Joshua collected most of the letters in his name without teacher help and really liked pushing tools into the wet clay
It was interesting to see how the kids focused on different aspects of the project. Some liked pushing things into clay and testing what shapes each tool would make. Others liked adding clay or letter shapes to the clay. Some spent time shaping the ball of wet clay apart from the name plate decorations and others got into using the underglaze. I'm not sure a similar project with adults is all that different. Some work exactly as directed, others get focused on trying all options or looking for new approaches.
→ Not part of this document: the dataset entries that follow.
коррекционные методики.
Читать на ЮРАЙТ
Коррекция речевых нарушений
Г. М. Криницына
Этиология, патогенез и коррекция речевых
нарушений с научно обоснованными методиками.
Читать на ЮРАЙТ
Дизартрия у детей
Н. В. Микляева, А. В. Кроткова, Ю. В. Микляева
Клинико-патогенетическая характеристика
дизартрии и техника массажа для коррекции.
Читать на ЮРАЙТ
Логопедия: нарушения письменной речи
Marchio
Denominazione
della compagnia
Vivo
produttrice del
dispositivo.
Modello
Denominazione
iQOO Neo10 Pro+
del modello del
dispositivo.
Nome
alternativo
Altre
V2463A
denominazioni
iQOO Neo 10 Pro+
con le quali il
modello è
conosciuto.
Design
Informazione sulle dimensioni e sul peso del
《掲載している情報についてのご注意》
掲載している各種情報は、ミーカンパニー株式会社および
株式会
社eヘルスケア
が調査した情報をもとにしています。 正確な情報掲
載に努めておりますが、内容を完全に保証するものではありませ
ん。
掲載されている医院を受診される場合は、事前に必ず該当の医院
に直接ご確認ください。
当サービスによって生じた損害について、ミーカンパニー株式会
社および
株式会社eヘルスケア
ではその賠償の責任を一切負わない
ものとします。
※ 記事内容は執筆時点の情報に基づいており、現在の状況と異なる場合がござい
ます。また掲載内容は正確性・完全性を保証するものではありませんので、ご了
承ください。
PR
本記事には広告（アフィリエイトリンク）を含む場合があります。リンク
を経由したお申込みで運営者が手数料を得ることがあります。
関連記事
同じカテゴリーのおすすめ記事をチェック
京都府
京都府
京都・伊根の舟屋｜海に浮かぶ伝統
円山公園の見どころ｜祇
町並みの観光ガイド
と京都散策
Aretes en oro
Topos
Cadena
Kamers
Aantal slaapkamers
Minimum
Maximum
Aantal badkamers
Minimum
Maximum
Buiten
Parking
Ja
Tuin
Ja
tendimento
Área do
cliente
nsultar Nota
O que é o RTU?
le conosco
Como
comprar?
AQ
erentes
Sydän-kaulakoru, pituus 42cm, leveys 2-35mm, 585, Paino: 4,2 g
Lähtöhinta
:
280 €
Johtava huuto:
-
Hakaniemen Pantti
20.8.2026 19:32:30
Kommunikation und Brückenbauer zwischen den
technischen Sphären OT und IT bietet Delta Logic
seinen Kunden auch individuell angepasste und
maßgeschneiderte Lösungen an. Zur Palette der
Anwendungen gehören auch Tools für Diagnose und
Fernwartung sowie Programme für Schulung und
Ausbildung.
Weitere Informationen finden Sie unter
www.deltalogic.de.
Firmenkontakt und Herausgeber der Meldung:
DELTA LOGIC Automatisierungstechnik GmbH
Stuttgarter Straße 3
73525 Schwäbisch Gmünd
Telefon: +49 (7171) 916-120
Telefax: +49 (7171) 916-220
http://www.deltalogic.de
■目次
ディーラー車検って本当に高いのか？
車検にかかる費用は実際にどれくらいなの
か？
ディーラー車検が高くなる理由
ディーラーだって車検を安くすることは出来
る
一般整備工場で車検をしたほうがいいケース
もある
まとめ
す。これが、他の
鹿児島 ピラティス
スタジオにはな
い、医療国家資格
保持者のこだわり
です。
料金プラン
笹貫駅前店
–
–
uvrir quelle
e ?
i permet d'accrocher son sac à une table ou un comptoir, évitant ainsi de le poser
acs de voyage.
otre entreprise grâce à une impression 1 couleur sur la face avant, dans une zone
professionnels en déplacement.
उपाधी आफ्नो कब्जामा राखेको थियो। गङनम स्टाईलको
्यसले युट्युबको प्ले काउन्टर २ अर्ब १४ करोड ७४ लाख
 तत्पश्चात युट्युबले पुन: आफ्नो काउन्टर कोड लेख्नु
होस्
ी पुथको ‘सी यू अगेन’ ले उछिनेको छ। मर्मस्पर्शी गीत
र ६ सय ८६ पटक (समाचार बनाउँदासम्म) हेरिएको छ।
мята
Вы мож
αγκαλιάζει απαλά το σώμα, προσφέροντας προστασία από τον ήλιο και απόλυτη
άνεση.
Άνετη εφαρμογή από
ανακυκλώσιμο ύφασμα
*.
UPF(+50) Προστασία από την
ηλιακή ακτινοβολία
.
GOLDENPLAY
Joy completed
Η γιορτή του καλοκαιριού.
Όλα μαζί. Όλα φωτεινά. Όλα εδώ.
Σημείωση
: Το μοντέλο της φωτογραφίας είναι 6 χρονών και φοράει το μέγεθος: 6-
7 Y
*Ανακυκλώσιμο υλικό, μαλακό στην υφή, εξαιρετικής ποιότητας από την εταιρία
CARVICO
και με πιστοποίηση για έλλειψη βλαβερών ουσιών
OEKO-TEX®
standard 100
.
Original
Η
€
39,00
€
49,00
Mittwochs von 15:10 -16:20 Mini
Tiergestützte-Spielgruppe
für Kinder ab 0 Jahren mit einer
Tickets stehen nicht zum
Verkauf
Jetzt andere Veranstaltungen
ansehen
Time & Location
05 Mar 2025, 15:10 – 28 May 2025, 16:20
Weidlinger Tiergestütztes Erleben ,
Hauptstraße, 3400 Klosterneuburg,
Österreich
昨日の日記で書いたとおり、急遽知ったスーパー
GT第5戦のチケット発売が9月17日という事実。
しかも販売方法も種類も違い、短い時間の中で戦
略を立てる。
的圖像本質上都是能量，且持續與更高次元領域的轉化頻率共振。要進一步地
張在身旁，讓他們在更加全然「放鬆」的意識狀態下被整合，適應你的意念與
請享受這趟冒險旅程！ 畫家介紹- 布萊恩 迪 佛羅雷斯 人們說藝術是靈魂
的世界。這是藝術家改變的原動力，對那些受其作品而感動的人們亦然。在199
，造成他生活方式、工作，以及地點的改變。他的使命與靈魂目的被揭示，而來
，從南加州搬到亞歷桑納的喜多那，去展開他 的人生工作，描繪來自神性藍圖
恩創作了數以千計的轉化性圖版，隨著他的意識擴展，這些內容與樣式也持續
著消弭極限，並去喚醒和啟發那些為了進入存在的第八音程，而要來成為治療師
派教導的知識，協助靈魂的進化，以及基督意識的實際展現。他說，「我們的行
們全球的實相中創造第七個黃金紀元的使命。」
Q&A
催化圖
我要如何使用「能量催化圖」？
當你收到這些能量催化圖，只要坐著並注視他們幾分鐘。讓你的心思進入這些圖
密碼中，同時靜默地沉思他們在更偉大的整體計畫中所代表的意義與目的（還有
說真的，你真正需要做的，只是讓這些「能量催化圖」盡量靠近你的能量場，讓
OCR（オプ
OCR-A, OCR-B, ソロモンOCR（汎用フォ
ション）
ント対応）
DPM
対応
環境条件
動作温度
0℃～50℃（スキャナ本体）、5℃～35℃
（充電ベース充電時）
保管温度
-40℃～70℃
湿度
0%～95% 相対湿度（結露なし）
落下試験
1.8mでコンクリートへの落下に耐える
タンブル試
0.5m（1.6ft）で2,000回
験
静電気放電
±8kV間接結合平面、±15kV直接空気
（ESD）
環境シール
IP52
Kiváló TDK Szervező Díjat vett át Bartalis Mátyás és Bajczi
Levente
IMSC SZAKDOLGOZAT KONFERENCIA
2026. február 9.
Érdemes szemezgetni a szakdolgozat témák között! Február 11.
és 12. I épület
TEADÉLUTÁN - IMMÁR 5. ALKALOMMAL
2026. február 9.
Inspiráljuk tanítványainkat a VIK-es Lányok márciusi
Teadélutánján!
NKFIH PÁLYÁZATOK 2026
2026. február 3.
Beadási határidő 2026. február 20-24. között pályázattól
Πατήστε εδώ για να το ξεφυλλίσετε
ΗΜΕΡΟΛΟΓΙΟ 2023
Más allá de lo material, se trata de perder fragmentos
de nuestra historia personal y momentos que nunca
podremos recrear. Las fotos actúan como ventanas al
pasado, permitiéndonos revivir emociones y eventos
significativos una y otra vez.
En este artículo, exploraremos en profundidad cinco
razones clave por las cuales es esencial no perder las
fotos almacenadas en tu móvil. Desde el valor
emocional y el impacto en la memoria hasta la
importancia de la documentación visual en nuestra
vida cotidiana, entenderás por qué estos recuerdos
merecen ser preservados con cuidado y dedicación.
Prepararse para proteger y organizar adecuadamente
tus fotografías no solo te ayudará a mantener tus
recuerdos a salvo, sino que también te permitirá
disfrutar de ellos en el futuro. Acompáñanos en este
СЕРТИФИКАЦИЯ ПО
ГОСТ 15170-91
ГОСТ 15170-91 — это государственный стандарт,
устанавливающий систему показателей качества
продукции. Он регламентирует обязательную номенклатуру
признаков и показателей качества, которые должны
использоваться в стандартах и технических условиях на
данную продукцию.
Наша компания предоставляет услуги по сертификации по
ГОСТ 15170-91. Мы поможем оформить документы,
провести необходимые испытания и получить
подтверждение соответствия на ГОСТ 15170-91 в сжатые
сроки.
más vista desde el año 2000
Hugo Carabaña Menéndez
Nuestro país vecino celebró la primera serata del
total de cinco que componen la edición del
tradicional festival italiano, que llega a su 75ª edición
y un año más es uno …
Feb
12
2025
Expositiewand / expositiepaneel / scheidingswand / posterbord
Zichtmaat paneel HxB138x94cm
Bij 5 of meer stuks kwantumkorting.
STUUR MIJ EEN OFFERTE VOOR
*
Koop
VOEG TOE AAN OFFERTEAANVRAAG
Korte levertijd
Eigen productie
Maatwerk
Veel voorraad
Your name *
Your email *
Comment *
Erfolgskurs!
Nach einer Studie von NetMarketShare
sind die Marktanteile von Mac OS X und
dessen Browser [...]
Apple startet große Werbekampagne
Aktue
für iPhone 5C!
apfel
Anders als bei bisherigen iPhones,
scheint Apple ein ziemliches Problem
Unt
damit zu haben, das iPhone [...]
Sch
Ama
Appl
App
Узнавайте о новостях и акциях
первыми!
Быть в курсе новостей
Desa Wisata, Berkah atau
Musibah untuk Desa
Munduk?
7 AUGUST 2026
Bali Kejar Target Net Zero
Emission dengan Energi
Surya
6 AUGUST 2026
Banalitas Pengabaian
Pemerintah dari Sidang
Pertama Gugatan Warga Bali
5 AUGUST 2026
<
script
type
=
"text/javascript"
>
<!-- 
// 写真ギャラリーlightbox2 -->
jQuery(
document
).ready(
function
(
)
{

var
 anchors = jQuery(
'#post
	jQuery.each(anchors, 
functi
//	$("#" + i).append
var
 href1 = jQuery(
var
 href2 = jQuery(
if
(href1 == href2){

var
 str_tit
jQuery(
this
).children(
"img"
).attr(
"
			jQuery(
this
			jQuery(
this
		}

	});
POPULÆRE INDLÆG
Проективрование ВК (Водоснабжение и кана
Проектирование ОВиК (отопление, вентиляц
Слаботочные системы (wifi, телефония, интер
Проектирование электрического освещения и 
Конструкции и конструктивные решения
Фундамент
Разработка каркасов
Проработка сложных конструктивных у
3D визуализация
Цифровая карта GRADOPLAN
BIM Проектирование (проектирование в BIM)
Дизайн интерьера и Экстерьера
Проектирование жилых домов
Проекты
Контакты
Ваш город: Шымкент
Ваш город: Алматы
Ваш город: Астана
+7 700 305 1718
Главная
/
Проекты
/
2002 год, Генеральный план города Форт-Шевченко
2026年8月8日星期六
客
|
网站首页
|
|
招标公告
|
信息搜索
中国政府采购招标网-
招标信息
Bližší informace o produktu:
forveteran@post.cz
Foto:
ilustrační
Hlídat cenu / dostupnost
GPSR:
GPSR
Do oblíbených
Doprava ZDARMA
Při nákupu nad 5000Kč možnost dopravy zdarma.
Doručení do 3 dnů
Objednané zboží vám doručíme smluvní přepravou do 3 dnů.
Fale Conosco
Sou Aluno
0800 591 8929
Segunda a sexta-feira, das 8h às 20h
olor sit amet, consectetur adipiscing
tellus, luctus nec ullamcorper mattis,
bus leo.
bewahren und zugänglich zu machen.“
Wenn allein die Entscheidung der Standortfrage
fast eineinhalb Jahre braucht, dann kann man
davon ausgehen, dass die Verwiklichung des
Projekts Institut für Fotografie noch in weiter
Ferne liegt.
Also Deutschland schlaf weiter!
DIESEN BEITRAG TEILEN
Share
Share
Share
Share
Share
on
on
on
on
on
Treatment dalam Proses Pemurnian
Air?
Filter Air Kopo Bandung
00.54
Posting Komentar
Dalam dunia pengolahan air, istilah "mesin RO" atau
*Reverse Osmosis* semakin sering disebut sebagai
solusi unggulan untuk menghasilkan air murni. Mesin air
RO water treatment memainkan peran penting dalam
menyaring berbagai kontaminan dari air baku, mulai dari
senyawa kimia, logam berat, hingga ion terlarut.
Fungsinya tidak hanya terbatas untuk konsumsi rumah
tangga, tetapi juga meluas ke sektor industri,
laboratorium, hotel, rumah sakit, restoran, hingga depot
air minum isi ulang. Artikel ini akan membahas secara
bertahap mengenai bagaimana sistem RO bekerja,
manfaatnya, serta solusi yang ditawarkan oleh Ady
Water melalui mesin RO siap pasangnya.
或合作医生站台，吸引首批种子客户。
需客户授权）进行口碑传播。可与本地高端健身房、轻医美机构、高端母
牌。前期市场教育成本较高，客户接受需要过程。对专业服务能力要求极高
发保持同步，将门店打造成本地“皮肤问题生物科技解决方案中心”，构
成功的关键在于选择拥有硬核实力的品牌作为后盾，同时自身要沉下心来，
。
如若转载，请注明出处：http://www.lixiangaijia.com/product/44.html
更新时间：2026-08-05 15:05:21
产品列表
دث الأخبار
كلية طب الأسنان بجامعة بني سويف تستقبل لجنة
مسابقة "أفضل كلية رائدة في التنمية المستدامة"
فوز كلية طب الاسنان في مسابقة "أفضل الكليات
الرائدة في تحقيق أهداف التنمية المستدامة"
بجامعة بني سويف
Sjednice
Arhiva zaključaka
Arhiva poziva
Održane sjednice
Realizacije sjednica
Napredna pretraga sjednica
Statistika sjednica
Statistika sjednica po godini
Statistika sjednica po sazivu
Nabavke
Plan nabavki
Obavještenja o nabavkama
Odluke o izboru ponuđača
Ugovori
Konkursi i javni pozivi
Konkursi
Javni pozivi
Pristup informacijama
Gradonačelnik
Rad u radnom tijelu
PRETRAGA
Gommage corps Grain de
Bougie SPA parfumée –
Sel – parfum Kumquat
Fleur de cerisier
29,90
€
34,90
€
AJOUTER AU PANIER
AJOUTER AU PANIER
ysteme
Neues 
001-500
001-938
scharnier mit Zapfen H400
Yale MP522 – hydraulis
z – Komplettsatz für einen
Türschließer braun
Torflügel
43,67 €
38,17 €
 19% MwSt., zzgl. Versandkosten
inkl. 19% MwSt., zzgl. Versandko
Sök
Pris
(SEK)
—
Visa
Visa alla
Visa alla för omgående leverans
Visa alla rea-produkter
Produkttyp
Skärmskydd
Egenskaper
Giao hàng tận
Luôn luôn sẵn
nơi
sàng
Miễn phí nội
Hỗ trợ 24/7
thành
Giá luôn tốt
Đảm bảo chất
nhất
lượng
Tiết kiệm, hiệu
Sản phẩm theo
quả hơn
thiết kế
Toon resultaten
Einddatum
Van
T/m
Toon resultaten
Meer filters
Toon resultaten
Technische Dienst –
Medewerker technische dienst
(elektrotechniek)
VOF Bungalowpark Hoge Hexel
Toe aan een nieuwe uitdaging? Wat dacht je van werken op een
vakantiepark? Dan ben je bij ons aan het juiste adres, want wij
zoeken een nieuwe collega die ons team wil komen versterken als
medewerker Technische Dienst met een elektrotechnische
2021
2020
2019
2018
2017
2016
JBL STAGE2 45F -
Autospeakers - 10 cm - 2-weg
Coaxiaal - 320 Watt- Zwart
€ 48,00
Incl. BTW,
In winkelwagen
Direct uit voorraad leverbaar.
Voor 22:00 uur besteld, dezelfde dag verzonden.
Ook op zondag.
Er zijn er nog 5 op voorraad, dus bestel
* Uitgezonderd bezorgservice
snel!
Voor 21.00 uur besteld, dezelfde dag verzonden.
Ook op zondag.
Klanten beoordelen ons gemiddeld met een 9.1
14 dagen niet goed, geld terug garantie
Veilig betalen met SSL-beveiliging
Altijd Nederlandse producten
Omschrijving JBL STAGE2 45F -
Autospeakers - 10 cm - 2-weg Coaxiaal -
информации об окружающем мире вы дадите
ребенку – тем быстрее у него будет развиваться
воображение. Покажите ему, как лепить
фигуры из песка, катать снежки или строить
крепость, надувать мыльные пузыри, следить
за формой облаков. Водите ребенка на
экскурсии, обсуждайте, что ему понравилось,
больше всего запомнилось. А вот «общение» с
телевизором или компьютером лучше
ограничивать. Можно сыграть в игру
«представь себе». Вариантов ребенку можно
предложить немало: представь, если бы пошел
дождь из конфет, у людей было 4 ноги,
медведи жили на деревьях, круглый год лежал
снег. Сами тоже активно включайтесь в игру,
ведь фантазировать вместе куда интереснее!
I think my basic plan for the day worked as planned. The best last-minute thing I did to prepare for this project was to make the coiled letters so kids could just grab the ones they need. Some of the kids could have made their own letters but I'm not sure if all of them could. I didn't anticipate them being used as decorations themselves, however.
I did bring extra slabs of clay that I never ended up using, which made the inclusion of the cookie cutters a little odd. As it turned out I wasn't sure there was sufficient room on the table. If this were a regular project the kids could have used them. They were obviously skilled and well behaved enough to handle more variety and more methods.
I now plan to fire the dried name plates and spray or paint a clear glaze over the top. I drilled holes (or enlarged the kids' holes) in the nameplates before I laid them out in the studio to dry so that after firing they can be hung with ribbon or string.